Question 565: [Nuclear Physics]

(a) Two isotopes of uranium are uranium-235 (²³⁵₉₂U) and uranium-238 (²³⁸₉₂U).

(i) Describe in detail an atom of uranium-235.

(ii) With reference to the two forms of uranium, explain term isotopes.

(b) When uranium-235 nucleus absorbs a neutron, the following reaction may occur:

²³⁵₉₂U               +          ^W_Xn      - - - >   ¹⁴⁸₅₇ La             +          ^Z_YQ     +          3^W_Xn

(i) Determine values of Y and Z.

(ii) Explain why sum of the masses of the uranium nucleus and of the neutron does not equal the total mass of products of the reaction.

Reference: Past Exam Paper – June 2013 Paper 23 Q7



Solution 565:

(a)

(i)

The nucleus contains 92 protons and 143 neutrons.

Outside / around the nucleus there are 92 electrons.

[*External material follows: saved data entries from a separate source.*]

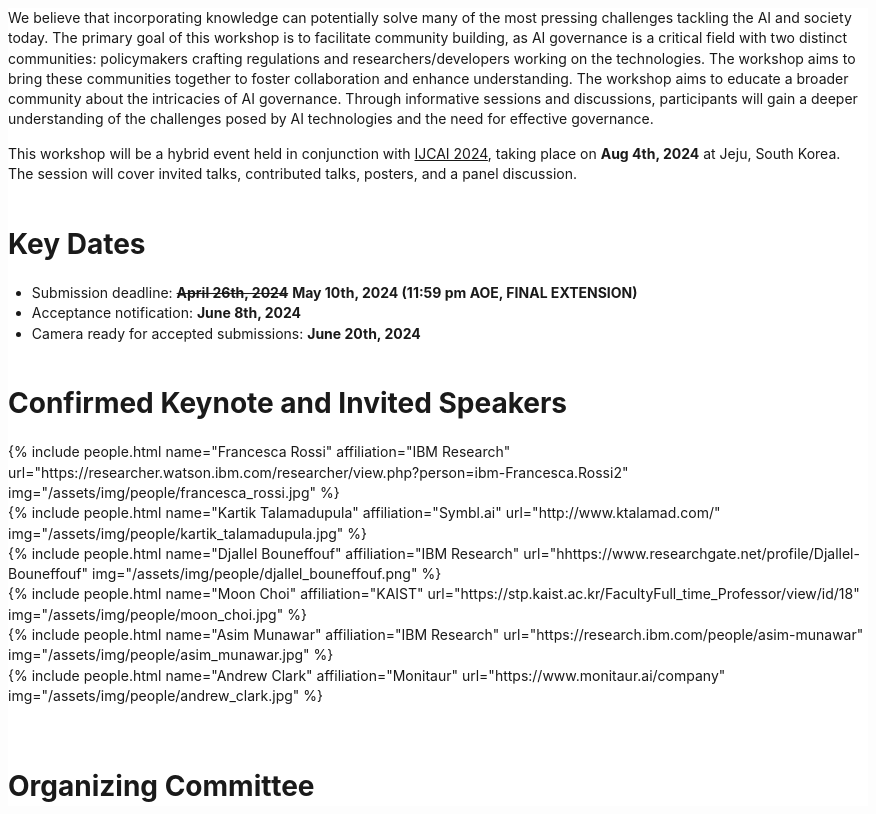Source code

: We believe that incorporating knowledge can potentially solve many of the most pressing challenges tackling the AI and society today. The primary goal of this workshop is to facilitate community building, as AI governance is a critical field with two distinct communities: policymakers crafting regulations and researchers/developers working on the technologies. The workshop aims to bring these communities together to foster collaboration and enhance understanding. The workshop aims to educate a broader community about the intricacies of AI governance. Through informative sessions and discussions, participants will gain a deeper understanding of the challenges posed by AI technologies and the need for effective governance.

This workshop will be a hybrid event held in conjunction with [IJCAI 2024](https://ijcai24.org/), taking place on **Aug 4th, 2024** at Jeju, South Korea. The session will cover invited talks, contributed talks, posters, and a panel discussion.

# Key Dates

* Submission deadline: **~~April 26th, 2024~~** **May 10th, 2024 (11:59 pm AOE, FINAL EXTENSION)**
* Acceptance notification: **June 8th, 2024**
* Camera ready for accepted submissions: **June 20th, 2024**

# Confirmed Keynote and Invited Speakers

<div class="row p-2 g-2">
      <div class="col-sm-3 p-1">
          {% include people.html name="Francesca Rossi" affiliation="IBM Research" url="https://researcher.watson.ibm.com/researcher/view.php?person=ibm-Francesca.Rossi2" img="/assets/img/people/francesca_rossi.jpg" %}
      </div>
      <div class="col-sm-3 p-1">
          {% include people.html name="Kartik Talamadupula" affiliation="Symbl.ai" url="http://www.ktalamad.com/" img="/assets/img/people/kartik_talamadupula.jpg" %}
      </div>
      <div class="col-sm-3 p-1">
        {% include people.html name="Djallel Bouneffouf" affiliation="IBM Research" url="hhttps://www.researchgate.net/profile/Djallel-Bouneffouf" img="/assets/img/people/djallel_bouneffouf.png" %}
      </div>
      <div class="col-sm-3 p-1">
        {% include people.html name="Moon Choi" affiliation="KAIST" url="https://stp.kaist.ac.kr/FacultyFull_time_Professor/view/id/18" img="/assets/img/people/moon_choi.jpg" %}
      </div>
      <div class="col-sm-3 p-1">
        {% include people.html name="Asim Munawar" affiliation="IBM Research" url="https://research.ibm.com/people/asim-munawar" img="/assets/img/people/asim_munawar.jpg" %}
      </div>
      <div class="col-sm-3 p-1">
        {% include people.html name="Andrew Clark" affiliation="Monitaur" url="https://www.monitaur.ai/company" img="/assets/img/people/andrew_clark.jpg" %}
      </div>
  </div>
  <br>

# Organizing Committee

Most of the atom is empty space / the mass concentrated in the nucleus.

The total charge is zero.

The diameter of the atom ~ 10^–10 m or the size of the nucleus ~ 10^–15 m

(ii) The isotopes of the uranium nucleus has the same number / 92 protons but one nucleus have 143 neutrons and the other nucleus has146 neutrons

(b)

(i)

{We have these 2 equations:

235 + W = 148 +Z +3W

92 + X = 57 + Y + 3X

We know that a neutron is ¹₀n. So, W = 1 and X = 0. Replacing in the equations give}

Y = 35

Z = 85

(ii) Mass-energy is conserved in the reaction. That is, the mass on the right-hand side of reaction is less {even though the mass number A and proton number Z are equal on both sides of the equation. The atomic mass is usually expressed in terms of the unified atomic mass constant, u which is about u = 1.66 × 10^–27 kg. The atomic mass is slightly different from the mass number A and thus, when calculating [note that the atomic mass are not given here, only the mass number A is given] a difference in mass will be seen. This is very small but the energy released due to it is quite large} and so energy is released in the reaction since a mass difference of m gives an energy equal to E = mc².